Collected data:

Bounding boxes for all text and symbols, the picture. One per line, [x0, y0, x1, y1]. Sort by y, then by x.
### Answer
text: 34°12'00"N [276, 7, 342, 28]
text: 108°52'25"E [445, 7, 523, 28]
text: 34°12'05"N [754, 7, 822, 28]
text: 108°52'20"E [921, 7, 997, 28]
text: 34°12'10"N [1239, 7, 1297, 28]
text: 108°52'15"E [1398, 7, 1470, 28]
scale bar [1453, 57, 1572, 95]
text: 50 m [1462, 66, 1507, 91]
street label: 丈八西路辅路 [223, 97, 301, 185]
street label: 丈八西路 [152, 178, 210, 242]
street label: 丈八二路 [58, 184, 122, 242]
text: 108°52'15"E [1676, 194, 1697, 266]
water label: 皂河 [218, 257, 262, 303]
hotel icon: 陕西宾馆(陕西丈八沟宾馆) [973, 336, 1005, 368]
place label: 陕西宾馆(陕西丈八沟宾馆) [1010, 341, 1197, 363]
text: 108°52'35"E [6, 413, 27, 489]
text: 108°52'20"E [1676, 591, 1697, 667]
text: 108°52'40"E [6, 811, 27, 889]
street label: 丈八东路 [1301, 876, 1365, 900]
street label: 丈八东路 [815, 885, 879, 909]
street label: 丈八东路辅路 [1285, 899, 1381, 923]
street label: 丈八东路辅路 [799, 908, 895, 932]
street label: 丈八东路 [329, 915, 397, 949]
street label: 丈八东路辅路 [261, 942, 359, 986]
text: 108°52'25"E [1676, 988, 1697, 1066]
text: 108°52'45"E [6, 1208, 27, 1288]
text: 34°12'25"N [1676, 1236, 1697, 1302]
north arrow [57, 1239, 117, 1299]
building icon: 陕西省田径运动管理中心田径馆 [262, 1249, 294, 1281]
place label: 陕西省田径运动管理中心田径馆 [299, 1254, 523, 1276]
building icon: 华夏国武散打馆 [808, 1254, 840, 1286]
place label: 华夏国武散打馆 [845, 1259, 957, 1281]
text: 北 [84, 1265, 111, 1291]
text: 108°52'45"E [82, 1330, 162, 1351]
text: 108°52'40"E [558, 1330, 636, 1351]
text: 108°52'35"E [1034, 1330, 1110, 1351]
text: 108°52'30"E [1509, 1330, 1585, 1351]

■ **Exercise goal**
Filter the records above for lines containing the word "华夏国武散打馆", and copy those lines.

■ **Result of the task**
building icon: 华夏国武散打馆 [808, 1254, 840, 1286]
place label: 华夏国武散打馆 [845, 1259, 957, 1281]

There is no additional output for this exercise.